▶ What is needed
Whenever the string "rozsah" turns up in a line of the data below, copy that line.

Collected data entries:
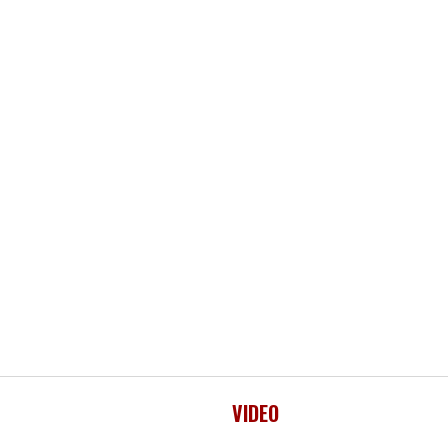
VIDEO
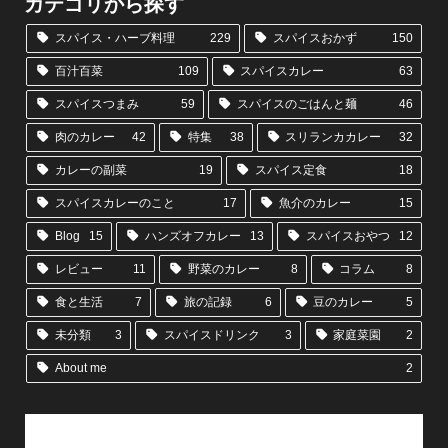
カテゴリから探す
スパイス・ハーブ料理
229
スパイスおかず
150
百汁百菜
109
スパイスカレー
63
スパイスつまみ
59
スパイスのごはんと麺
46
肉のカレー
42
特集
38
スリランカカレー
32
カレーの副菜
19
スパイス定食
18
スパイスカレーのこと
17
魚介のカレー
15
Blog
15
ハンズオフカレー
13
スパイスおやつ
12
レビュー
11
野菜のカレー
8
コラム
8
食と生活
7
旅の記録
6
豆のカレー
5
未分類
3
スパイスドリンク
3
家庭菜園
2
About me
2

...

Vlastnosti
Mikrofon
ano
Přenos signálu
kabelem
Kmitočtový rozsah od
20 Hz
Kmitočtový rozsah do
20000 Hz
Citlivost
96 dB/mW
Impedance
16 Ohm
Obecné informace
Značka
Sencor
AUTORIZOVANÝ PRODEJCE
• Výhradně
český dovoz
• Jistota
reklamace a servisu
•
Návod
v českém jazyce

▶ Output of the exercise
Kmitočtový rozsah od
Kmitočtový rozsah do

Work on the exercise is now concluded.